With the material below, print exactly the lines between the line holding "June 1, 2026" and the line holding "ईएसएल स्टील लिमिटेड द्वारा जीविका सृजन श", inclusive. Add nothing else.
......
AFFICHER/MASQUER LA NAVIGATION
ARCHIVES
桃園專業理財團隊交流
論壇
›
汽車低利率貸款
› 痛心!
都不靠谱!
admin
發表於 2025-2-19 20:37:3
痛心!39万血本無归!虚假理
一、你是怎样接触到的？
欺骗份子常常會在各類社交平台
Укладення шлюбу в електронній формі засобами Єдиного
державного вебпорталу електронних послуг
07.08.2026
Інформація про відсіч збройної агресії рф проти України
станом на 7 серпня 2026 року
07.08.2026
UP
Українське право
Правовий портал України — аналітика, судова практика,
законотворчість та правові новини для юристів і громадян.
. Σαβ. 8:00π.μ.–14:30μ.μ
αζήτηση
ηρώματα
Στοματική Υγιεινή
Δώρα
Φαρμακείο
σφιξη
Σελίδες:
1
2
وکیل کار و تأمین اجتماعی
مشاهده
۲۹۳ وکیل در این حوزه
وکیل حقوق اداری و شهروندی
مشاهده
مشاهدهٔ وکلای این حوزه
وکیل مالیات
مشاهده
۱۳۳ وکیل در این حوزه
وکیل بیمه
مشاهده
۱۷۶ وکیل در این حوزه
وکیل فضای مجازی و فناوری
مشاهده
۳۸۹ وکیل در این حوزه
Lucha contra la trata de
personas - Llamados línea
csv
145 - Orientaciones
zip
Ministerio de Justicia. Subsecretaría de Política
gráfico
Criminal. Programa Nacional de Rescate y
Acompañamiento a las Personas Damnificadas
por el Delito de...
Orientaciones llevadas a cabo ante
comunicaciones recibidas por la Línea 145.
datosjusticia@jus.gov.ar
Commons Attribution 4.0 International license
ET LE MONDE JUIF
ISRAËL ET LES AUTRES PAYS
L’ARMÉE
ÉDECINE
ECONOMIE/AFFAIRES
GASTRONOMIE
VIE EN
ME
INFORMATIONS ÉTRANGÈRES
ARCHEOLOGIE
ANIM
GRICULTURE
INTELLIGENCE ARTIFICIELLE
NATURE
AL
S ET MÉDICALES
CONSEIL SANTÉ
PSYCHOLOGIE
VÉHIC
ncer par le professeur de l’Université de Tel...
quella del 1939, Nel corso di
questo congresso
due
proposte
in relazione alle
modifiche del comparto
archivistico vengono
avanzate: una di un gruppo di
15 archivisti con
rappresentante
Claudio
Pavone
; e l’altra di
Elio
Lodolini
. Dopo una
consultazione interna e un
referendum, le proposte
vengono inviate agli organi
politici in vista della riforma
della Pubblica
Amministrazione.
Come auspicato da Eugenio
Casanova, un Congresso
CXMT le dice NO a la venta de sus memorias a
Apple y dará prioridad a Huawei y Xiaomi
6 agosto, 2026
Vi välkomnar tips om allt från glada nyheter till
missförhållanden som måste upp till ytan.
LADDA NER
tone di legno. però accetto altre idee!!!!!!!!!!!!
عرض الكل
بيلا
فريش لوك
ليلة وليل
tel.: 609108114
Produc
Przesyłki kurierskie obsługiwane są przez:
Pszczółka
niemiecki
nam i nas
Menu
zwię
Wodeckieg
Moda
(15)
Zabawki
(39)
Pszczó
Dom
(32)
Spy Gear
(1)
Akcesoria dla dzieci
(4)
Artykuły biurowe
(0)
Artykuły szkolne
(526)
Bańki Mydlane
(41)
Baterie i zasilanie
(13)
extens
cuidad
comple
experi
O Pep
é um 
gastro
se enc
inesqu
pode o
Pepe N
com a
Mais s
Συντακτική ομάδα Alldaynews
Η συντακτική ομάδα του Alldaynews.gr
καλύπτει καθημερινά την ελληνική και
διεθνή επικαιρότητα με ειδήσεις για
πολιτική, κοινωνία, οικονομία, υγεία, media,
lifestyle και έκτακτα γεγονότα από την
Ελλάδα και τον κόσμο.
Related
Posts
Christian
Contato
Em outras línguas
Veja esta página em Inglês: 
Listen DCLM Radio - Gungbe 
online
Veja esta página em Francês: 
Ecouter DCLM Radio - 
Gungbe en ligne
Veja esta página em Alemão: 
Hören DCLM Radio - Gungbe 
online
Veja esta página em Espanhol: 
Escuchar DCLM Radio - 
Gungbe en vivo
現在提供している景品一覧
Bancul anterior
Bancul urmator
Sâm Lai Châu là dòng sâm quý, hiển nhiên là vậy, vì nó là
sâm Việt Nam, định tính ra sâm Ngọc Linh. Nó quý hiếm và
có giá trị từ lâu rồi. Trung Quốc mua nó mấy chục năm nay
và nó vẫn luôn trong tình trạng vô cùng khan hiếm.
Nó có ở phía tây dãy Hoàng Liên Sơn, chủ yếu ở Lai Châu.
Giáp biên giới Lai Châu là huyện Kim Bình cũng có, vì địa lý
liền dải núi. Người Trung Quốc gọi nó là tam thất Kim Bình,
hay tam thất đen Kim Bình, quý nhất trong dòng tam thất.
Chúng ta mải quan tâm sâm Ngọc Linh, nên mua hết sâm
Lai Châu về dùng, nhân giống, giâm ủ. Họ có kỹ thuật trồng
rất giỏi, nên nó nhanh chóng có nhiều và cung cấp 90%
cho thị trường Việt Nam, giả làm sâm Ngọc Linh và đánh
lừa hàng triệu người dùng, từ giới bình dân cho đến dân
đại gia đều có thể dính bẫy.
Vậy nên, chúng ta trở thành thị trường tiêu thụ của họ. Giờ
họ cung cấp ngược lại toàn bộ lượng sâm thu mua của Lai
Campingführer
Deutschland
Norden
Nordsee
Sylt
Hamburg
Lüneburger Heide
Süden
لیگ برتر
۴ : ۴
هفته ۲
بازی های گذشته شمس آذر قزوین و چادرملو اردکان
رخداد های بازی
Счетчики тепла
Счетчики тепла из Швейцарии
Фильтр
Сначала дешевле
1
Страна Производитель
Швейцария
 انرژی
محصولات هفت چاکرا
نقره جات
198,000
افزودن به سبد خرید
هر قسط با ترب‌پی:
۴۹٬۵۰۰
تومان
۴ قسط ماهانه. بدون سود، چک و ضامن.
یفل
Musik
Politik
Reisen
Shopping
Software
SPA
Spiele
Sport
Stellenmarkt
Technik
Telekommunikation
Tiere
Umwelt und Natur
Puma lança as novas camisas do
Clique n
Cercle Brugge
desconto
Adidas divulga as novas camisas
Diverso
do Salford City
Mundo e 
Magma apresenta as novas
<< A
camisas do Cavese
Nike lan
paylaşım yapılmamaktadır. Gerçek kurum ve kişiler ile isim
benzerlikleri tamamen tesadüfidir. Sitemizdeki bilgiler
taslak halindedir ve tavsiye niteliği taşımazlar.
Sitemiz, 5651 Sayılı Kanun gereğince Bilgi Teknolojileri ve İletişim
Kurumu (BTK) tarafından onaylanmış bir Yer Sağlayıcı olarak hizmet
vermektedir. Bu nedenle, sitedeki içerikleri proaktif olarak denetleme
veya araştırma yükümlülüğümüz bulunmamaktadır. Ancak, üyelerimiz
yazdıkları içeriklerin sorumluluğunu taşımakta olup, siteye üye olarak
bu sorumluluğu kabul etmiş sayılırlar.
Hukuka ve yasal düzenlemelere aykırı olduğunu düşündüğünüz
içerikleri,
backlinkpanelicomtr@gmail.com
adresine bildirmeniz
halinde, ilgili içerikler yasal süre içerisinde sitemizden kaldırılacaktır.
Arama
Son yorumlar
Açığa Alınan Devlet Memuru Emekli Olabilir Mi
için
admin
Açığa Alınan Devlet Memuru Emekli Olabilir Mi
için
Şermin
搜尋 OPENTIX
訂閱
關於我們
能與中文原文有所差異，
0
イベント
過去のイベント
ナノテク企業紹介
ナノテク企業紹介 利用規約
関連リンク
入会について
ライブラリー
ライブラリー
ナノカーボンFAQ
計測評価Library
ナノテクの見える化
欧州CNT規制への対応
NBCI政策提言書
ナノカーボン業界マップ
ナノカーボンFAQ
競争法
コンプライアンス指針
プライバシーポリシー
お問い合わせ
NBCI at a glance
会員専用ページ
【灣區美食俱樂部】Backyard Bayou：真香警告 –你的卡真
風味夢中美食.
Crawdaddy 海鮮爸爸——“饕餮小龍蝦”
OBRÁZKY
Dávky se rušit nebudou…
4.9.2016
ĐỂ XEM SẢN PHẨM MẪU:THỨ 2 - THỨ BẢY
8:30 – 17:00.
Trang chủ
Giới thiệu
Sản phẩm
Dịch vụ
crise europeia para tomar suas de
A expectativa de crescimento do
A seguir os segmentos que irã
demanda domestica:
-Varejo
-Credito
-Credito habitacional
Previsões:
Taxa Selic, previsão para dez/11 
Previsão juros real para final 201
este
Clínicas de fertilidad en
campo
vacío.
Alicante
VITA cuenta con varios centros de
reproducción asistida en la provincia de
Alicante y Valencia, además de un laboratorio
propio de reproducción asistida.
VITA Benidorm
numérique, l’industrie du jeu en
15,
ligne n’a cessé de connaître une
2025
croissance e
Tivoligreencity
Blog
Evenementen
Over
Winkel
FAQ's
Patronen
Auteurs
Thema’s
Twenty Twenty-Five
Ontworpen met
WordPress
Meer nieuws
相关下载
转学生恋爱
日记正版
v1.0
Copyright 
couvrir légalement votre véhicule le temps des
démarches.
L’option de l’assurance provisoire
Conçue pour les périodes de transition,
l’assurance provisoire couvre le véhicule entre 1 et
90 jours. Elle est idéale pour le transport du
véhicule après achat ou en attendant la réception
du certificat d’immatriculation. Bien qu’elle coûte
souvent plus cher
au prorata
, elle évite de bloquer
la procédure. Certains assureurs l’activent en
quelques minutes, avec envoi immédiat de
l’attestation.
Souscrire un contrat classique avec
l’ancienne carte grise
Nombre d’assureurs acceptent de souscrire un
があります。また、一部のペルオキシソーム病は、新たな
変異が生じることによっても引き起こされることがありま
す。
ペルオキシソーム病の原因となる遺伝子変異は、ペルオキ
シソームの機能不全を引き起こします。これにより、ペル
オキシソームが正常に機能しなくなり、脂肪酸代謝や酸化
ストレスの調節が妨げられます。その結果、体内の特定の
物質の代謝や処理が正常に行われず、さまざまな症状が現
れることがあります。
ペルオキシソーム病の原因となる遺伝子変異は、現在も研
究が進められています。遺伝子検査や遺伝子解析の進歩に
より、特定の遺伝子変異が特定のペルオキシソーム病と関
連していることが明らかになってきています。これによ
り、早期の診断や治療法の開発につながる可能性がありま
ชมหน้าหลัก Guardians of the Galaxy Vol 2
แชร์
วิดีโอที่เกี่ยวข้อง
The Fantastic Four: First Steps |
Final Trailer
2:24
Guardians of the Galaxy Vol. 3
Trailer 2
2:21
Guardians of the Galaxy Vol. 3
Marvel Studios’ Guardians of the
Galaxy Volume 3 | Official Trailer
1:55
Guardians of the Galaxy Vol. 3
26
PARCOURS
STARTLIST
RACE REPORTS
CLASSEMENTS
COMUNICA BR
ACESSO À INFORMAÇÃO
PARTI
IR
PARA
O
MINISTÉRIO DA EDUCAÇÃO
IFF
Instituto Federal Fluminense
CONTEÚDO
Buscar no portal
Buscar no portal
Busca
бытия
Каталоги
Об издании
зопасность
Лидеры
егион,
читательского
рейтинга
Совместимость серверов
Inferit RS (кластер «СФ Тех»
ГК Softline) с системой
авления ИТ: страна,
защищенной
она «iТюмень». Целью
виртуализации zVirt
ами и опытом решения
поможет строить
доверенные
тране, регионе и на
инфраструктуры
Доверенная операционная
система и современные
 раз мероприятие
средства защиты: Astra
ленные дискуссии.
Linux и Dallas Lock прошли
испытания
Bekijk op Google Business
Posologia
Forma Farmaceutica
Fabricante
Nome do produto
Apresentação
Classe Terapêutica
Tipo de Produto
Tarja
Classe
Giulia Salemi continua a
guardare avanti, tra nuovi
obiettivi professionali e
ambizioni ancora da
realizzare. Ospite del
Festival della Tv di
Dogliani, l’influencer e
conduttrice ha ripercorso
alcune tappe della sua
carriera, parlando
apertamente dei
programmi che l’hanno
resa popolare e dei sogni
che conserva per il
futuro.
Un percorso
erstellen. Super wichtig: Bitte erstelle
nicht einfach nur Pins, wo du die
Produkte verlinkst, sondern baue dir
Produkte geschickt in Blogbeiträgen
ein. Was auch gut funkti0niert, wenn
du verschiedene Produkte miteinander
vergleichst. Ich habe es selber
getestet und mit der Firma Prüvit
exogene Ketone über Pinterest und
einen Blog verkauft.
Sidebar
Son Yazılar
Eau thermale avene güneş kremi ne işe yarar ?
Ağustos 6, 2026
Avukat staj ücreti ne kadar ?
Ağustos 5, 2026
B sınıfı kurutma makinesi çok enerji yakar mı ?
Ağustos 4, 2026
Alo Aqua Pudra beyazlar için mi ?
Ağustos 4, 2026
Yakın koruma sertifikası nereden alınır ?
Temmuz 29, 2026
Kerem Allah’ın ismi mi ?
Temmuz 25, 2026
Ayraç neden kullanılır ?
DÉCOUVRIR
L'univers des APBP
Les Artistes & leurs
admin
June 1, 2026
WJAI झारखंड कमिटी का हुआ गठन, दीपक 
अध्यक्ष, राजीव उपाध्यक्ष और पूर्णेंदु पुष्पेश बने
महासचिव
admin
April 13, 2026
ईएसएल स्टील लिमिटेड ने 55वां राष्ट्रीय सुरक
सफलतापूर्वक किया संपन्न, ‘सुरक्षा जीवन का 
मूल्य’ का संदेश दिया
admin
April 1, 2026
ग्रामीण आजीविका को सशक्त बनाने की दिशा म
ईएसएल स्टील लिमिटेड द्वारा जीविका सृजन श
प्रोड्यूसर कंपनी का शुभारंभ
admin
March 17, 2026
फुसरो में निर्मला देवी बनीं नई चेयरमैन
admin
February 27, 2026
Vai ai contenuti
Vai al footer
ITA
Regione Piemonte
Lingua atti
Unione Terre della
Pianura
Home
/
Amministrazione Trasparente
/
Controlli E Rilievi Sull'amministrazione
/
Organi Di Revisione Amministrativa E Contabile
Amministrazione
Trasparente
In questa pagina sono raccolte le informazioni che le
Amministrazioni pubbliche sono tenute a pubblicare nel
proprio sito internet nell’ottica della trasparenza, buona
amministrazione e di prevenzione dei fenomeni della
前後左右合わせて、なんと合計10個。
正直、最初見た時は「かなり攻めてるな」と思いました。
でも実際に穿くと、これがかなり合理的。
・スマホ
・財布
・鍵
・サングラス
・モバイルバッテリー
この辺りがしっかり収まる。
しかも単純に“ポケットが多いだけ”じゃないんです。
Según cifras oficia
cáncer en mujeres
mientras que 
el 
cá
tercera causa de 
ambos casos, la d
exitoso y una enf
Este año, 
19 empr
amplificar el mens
......
- **Task solution**:
June 1, 2026
WJAI झारखंड कमिटी का हुआ गठन, दीपक 
अध्यक्ष, राजीव उपाध्यक्ष और पूर्णेंदु पुष्पेश बने
महासचिव
admin
April 13, 2026
ईएसएल स्टील लिमिटेड ने 55वां राष्ट्रीय सुरक
सफलतापूर्वक किया संपन्न, ‘सुरक्षा जीवन का 
मूल्य’ का संदेश दिया
admin
April 1, 2026
ग्रामीण आजीविका को सशक्त बनाने की दिशा म
ईएसएल स्टील लिमिटेड द्वारा जीविका सृजन श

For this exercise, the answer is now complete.